01/01/2013 - 01:00

Rifiuti e sottoprodotti: definizione e analisi

Tante controversie giudiziarie e tante scelte di business management sono profondamente condizionate dalla definizione, rispetto alla realtà produttiva, di rifiuto e sottoprodotto.
Assume una sempre maggiore importanza la definizione di "sottoprodotto"; tale operazione è complementare rispetto alla individuazione della categoria dei "rifiuti" contenuta nell'articolo 183 lettera a) del Testo Unico Ambientale (d.lvo n.152/06) e cioè: "qualsiasi sostanza o oggetto di cui il detentore si disfi o abbia intenzione o abbia l'obbligo di disfarsi".

Rifiuto e sottoprodotto rappresentano come si vedrà le due categorie attraverso le quali qualificare un residuo di produzione (un esempio palese della tensione su questo problema è costituito dalla qualificazione delle vinacce esauste affrontata dalla ordinanza della Corte Costituzionale n. 276/2011 del 21/10/2011) ; sono tanto importanti da applicarsi anche al residuo che può essere reimpiegato parzialmente: ciò determina da un lato la qualificazione di "sottoprodotto" alla parte di bene o oggetto rispondente alle caratteristiche di seguito esposte dall'altro l'applicazione della disciplina dei rifiuti per la rimanente parte dello stesso bene.

Il sottoprodotto, secondo gli articoli 184 bis e 183 lettera qq) del Testo Unico Ambientale è "qualsiasi sostanza o oggetto che soddisfa le condizioni di cui all'articolo 184 bis comma 1 o che rispetta i criteri stabiliti in base all'articolo 184 bis comma 2".

E' ora necessario descrivere i criteri cui le norme suddette fanno riferimento, tenendo presente che questi devono verificarsi contemporaneamente.

In primo luogo, è necessario che la sostanza o l'oggetto devono trarre origine da un processo di produzione di cui costituiscono parte integrante e il cui scopo primario non è la produzione.
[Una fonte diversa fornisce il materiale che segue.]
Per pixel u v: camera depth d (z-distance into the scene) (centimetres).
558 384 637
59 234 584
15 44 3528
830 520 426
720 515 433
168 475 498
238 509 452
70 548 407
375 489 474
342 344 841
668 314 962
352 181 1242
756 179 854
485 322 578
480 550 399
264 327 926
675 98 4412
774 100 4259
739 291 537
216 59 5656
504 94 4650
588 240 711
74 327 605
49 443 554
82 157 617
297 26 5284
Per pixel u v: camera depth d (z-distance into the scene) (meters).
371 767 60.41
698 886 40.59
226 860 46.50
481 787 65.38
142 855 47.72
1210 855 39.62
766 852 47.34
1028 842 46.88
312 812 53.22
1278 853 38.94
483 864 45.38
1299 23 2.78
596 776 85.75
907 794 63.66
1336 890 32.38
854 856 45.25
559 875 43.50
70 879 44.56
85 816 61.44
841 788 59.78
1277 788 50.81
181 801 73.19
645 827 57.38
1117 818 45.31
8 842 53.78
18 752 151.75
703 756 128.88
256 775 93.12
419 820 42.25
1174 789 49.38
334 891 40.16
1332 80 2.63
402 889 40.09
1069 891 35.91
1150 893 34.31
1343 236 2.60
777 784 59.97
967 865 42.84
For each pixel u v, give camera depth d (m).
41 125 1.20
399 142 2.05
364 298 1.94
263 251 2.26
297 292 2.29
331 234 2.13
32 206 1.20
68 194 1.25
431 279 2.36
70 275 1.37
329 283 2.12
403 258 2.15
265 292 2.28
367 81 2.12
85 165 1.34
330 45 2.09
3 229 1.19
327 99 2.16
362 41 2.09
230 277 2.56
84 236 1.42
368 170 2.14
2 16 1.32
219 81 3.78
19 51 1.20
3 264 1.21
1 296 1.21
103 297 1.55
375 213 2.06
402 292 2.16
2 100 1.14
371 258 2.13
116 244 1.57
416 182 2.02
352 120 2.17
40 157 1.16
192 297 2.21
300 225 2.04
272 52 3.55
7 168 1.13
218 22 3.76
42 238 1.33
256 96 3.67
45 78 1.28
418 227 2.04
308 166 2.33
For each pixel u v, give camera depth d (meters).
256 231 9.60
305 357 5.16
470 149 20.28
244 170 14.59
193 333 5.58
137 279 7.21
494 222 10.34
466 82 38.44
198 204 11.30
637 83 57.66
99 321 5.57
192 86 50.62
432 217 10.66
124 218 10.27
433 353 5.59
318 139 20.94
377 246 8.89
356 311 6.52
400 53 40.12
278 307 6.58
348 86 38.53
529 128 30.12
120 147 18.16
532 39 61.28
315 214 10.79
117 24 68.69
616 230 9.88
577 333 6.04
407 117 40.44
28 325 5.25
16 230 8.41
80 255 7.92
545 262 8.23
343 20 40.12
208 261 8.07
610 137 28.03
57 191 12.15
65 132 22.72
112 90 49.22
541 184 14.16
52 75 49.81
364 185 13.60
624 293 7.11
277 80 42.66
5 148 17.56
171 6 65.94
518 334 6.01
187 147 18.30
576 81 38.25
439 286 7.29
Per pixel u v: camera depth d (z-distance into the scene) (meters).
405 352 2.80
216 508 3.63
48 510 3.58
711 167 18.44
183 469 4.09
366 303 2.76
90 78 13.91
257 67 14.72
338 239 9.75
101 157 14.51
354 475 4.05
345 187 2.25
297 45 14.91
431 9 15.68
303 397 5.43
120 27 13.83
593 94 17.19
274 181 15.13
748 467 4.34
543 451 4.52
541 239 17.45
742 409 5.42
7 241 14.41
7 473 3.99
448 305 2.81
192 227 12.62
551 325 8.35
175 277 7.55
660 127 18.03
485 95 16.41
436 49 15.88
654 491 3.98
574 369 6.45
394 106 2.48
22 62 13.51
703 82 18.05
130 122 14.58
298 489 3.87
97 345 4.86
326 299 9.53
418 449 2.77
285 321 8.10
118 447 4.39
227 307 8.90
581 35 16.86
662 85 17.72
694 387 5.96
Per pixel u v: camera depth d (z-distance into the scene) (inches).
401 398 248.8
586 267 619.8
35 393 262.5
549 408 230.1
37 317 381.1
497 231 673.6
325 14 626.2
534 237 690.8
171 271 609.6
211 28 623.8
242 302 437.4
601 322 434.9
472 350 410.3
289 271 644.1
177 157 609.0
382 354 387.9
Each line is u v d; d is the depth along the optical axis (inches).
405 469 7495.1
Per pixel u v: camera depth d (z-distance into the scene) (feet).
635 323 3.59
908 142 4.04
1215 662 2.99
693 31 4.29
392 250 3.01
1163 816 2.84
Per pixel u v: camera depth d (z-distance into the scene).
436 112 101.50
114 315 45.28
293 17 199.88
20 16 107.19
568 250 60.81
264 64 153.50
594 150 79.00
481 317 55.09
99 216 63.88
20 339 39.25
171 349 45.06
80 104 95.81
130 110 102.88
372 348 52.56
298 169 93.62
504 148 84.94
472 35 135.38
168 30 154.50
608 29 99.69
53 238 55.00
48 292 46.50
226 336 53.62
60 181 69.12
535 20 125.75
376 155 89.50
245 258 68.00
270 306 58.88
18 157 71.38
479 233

E' poi opportuno che la sostanza o l'oggetto in esame vengano utilizzati nel corso del medesimo o di un successivo processo di produzione e/o di utilizzazione da parte del produttore o di terzi.

Contestualmente il bene, di cui si intende esaminare la qualifica di sottoprodotto, può essere impiegato senza un ulteriore trattamento che sia diverso dalla normale pratica industriale (si ricordi ad esempio il Regolamento (UE) n. 142/2011 della Commissione, del 25 febbraio 2011, recante disposizioni di applicazione del regolamento (CE) n. 1069/2009 del Parlamento europeo e del Consiglio recante norme sanitarie relative ai sottoprodotti di origine animale e ai prodotti derivati non destinati al consumo umano, e della direttiva 97/78/CE del Consiglio per quanto riguarda taluni campioni e articoli non sottoposti a controlli veterinari alla frontiera).

Infine, deve ricorrere la condizione che l'utilizzo della sostanza o oggetto sia legale e dotata dei requisiti di sicurezza per quanto riguarda la tutela della salute umana e dell'ambiente.

E' necessario che l'incapacità di ledere i predetti beni sia presente e riscontrabile tanto al momento della produzione quanto in quello della utilizzazione.

Si tratta di una previsione di carattere generico che verrà poi integrata da disposizioni più precise sia in termini quantitativi sia qualitativi.

Partendo dall'esame di queste condizioni, è facile comprendere come il confine tra sottoprodotto e rifiuto sia veramente labile: un residuo di produzione può rientrare nella seconda categoria se non ricorre contestualmente quanto esposto; ciò è, infatti, pacifico in giurisprudenza (si veda la sentenza della terza sezione della Corte di Cassazione n.47085 del 19.12.2008).

Infatti, proprio partendo dalla attività dei giudici ed in particolare da quelli comunitari il fatto che una sostanza o un oggetto siano suscettibili di riutilizzazione economica non esclude necessariamente la loro natura di rifiuti e parimenti anche se sono inseriti in un processo di produzione industriale non li esime dalla, eventuale e possibile, qualificazione di rifiuti.

Nonostante ancora la differenziazione tra rifiuti e sottoprodotti sia un settore ricco di problematiche di difficile soluzione, molto si deve al decreto legislativo 3 dicembre 2010, n. 205, recante "Disposizioni di attuazione della direttiva 2008/98/Ce del Parlamento europeo e del Consiglio del 19 novembre 2008 relativa ai rifiuti e che abroga alcune direttive".